## Задание к выполнению
Воспроизведите без изменений фрагмент приведенного ниже отрывка о сонете Бродского: начиная со слов «Этому структурному воплощению» и далее вплоть до слов «свернутым в дуду.».

## Цитируемый отрывок
================================

Ниоткуда, с любовью, надцатого мартобря дорогой, уважаемый, милая, но не важно даже кто, ибо черт лица, говоря откровенно, не вспомнишь, не ваш, но и ничей верный друг вас приветствует… я любил тебя больше, чем ангелов и самого и поэтому дальше теперь от тебя, чем от них обоих, поздно ночью в уснувшей долине, на самом дне в городке, занесенном снегом по ручку двери.

Именно такой гибрид венчает 6-й сонет. Подобно пушкинскому оригиналу, структура которого тоже собрана в фокус в его финальном стихе, сонет завершается эмблематической строчкой: Коснуться — “бюст” зачеркиваю — уст! В ней есть все: герой и героиня; человеческое тело и камень статуи; объект плотской страсти и орган поэзии; поцелуй под занавес и чисто литературная правка текста; буквальные прикосновения и побуждение к творчеству через отсылку к «Пророку»; сублимация страсти à 1а Пушкин и чеширские губы для концовки; обнажение пушкинского отказа от напрашивающейся рифмы и демонстрация авторской воли в выборе слов; вводная конструкция и интенсивная фонетическая подготовка слова уст.

Последнее слово несет, помимо названных выше, еще один важный эффект. Оно четко отделено от предшествующего текста: синтаксически и графически — благодаря тире; семантически — благодаря зачеркнутости предыдущего слова; фонетически — благодаря перебивке цепи повторов комплекса у-с-т резко отличным зачеркиваю. В результате слово уст предстает в виде точки, венчающей затянутый заключительный период. Контраст с длиной периода (да и всего сонета) доведен до максимума односложностью последнего слова, узостью гласного и глухостью согласных. Напряженный период разрешается еле слышным коротким выходом — согласно принципу, сформулированному в другом стихотворении, сходя на конус, вещь обретает не ноль, но Хронос («Я всегда твердил, что судьба — игра…»).

Этому структурному воплощению излюбленной Бродским ‘геометрической вложенности в пустоту’ вторит финальный иконический эффект: поскольку единственный гласный слова уст — губной, «Я вас любил…» Бродского заканчивается в буквальном смысле слова выпячиванием губ в объемлющую пустоту. Аналогичным физическим, тематическим и фонетическим жестом венчаются и «Сонеты» в целом: я благодарен бывшим белоснежным листам бумаги, свернутым в дуду.

================================

## Исходные материалы
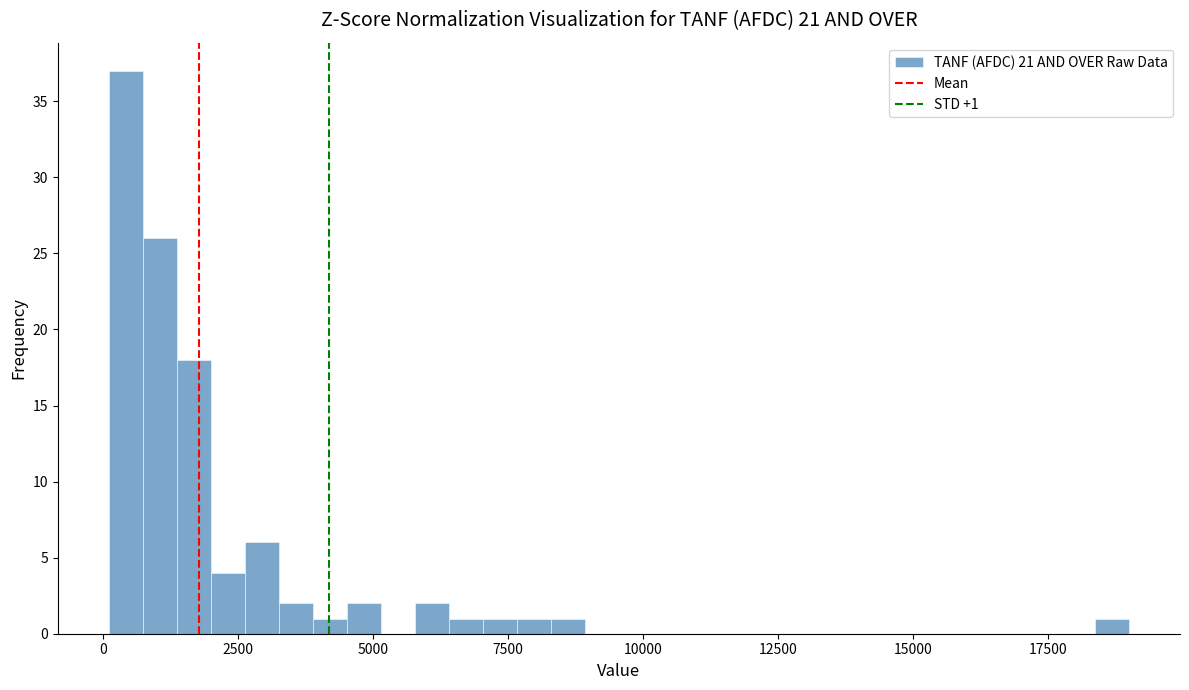

Read against the x-axis, roughly where is the centre of the tallest bar?

500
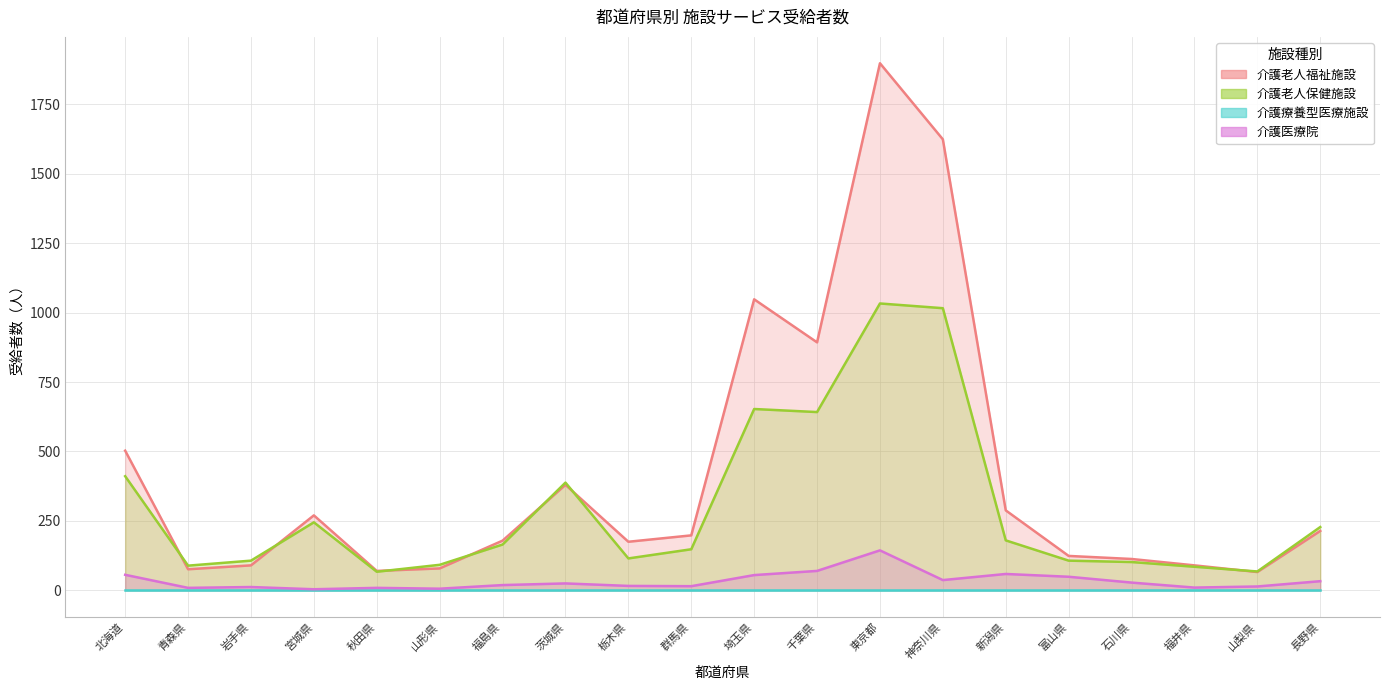

The value of 介護老人福祉施設 at 富山県 is 49. True or false?

False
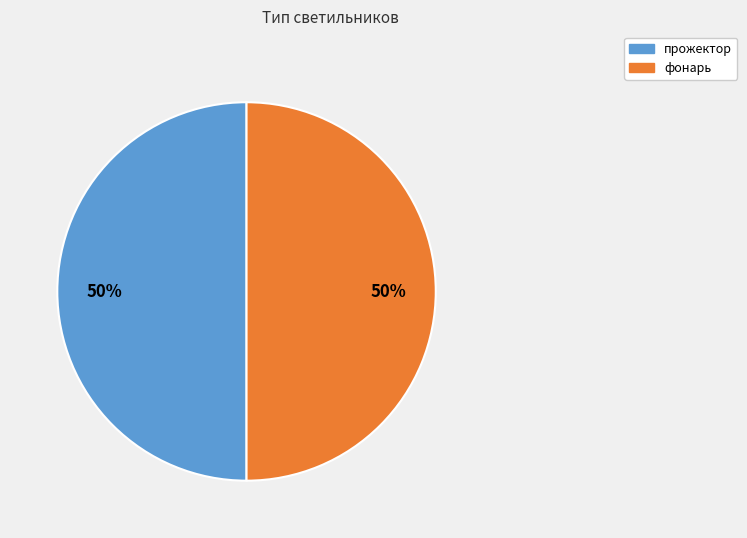

Do фонарь and прожектор together represent more than half of the pie?

Yes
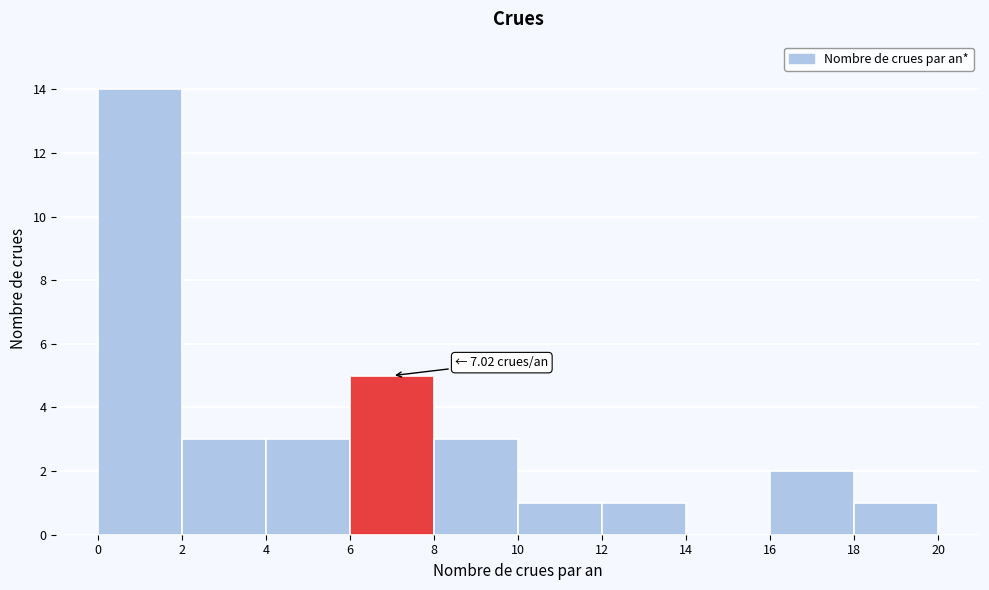

Over which range of the x-axis is the bar tallest?

0 to 2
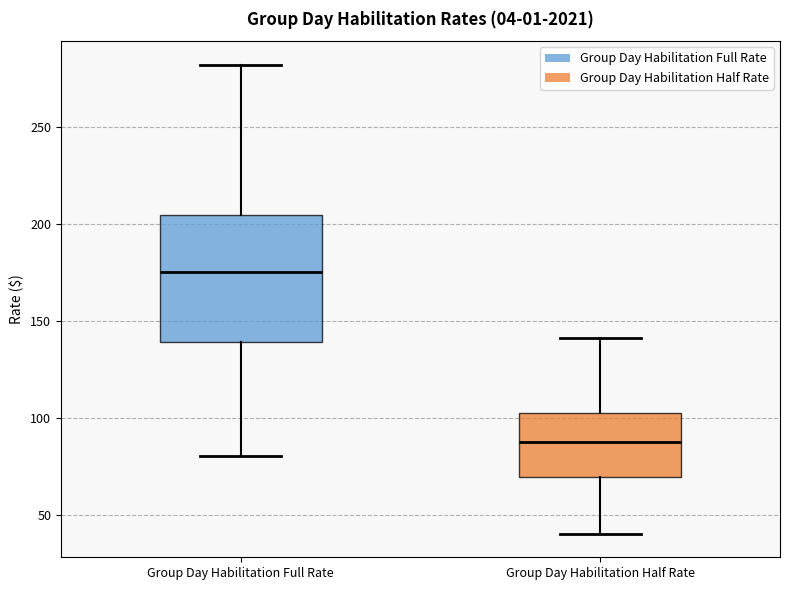

Which box is the tallest, from its lower edge to its upper edge?

Group Day Habilitation Full Rate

================================

## Ответ на задание
Этому структурному воплощению излюбленной Бродским ‘геометрической вложенности в пустоту’ вторит финальный иконический эффект: поскольку единственный гласный слова уст — губной, «Я вас любил…» Бродского заканчивается в буквальном смысле слова выпячиванием губ в объемлющую пустоту. Аналогичным физическим, тематическим и фонетическим жестом венчаются и «Сонеты» в целом: я благодарен бывшим белоснежным листам бумаги, свернутым в дуду.